PROBLEM DESCRIPTION:
Could you transcribe exactly the lines below, from the line with "exposure_s: 1/17" through the line with "focal_35mm: 14", and nothing else, leaving out the pictures?

[Photos with camera intrinsics]
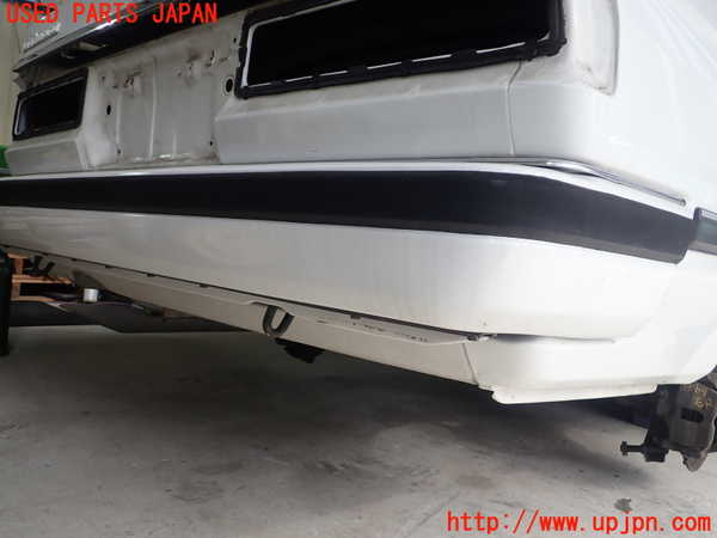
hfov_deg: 60.0
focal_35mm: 30
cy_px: 269
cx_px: 358
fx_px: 621
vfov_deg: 46.8
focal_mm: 5.5
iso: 100
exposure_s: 1/125
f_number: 2.3
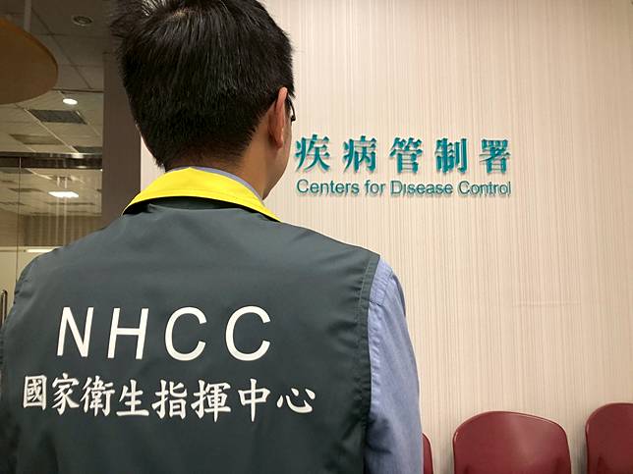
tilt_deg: +3.3
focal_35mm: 28
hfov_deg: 63.4
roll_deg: +0.2
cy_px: 237
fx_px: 512
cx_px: 316
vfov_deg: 49.7
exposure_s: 1/17
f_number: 1.8
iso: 40
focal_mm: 3.99
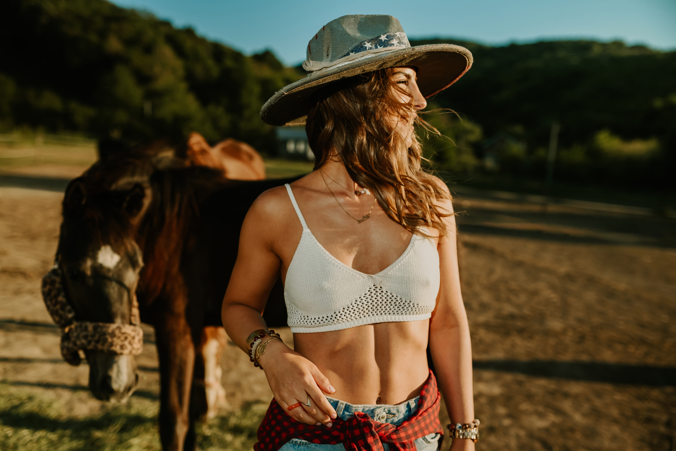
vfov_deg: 37.9
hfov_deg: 54.4
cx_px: 338
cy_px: 226
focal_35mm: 35
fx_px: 657
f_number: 2.5
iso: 320
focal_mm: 35
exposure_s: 1/200
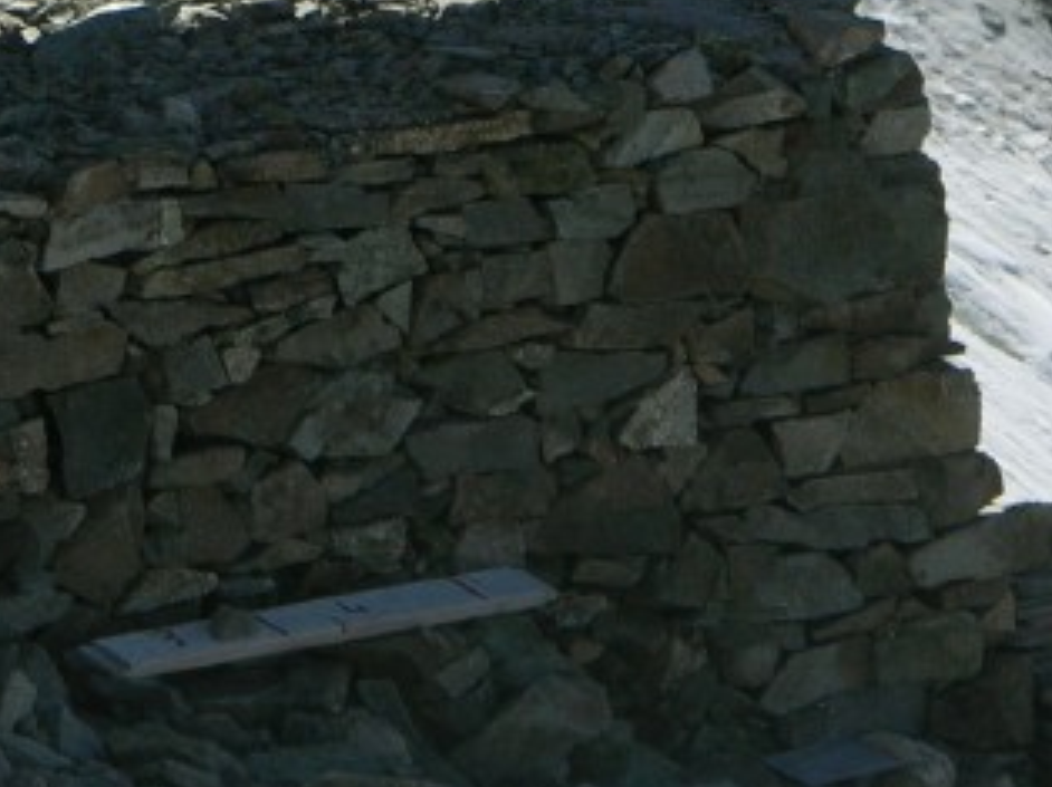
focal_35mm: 457
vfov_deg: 3.2
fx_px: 13878
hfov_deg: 4.3
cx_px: -392
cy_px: -476
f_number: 5.4
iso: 50
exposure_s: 1/324
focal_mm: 34.7
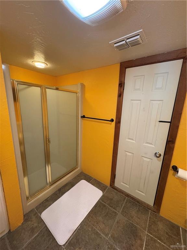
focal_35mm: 14
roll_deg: -2.1
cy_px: 125
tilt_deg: -11.2
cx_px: 94
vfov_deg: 102.1
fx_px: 101
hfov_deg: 85.7
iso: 500
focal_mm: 2.22
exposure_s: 1/60
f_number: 2.2
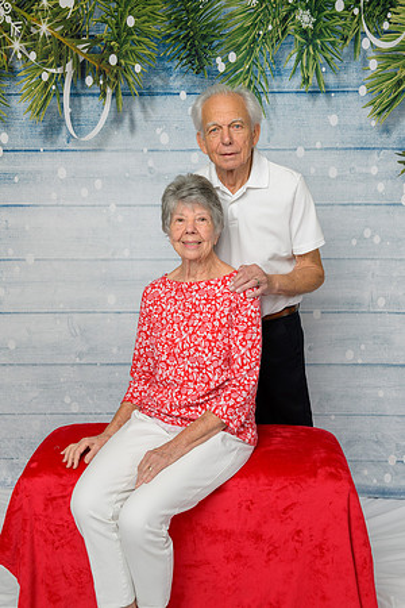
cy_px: 304
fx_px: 641
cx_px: 202
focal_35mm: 38
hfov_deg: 35.1
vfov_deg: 50.7
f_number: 10
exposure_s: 1/125
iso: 400
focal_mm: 38
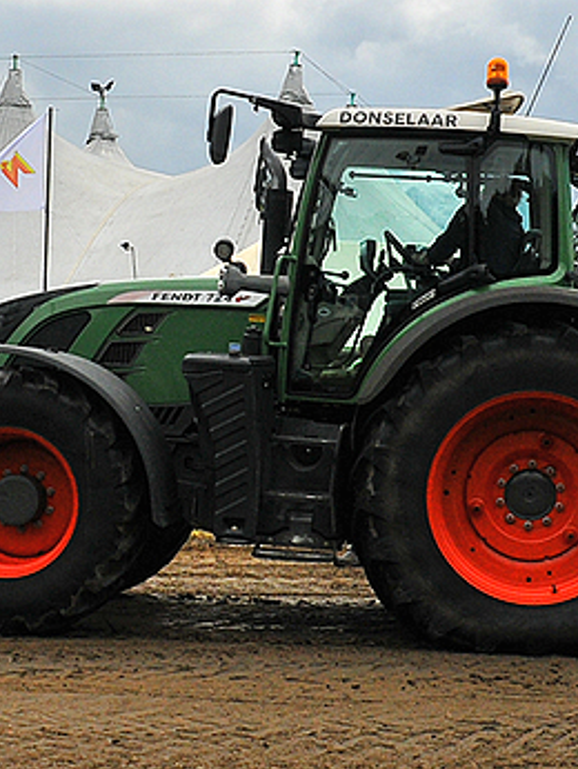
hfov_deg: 16.5
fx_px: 1988
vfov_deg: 21.8
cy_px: 280
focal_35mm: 89
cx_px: 193
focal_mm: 21
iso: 500
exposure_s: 1/4000
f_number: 5
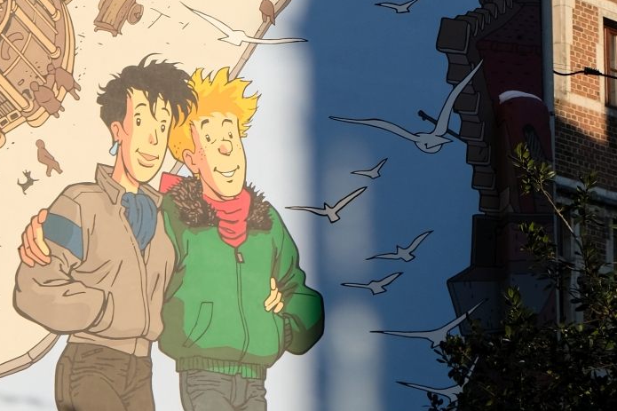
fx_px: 3598
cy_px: -92
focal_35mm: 210
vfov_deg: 6.5
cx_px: 463
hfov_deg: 9.8
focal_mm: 50.5
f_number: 5.6
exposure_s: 1/1250
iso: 400
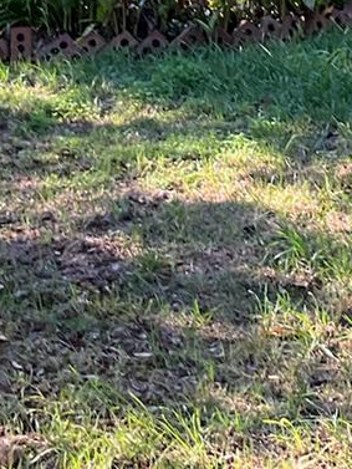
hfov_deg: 12.6
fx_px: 1599
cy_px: -7
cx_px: 204
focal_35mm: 118
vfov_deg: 16.3
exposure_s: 1/122
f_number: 1.8
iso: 50
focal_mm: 3
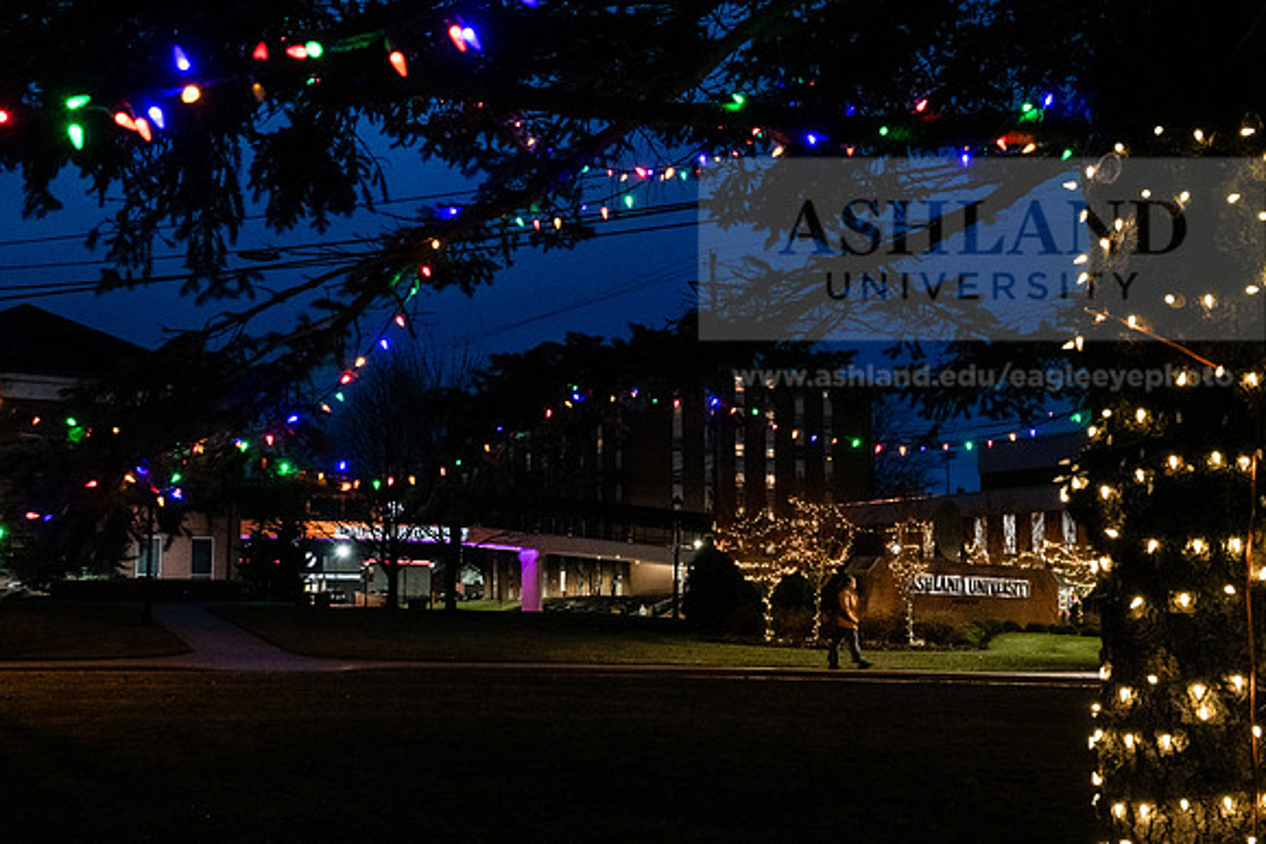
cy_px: 422
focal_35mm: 55
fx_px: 1935
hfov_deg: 36.2
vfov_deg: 24.6
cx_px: 633
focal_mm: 55
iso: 3200
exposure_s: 1/30
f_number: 8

RESPONSE TO THIS TASK:
exposure_s: 1/17
f_number: 1.8
iso: 40
focal_mm: 3.99
vfov_deg: 37.9
hfov_deg: 54.4
cx_px: 338
cy_px: 226
focal_35mm: 35
fx_px: 657
f_number: 2.5
iso: 320
focal_mm: 35
exposure_s: 1/200
focal_35mm: 457
vfov_deg: 3.2
fx_px: 13878
hfov_deg: 4.3
cx_px: -392
cy_px: -476
f_number: 5.4
iso: 50
exposure_s: 1/324
focal_mm: 34.7
focal_35mm: 14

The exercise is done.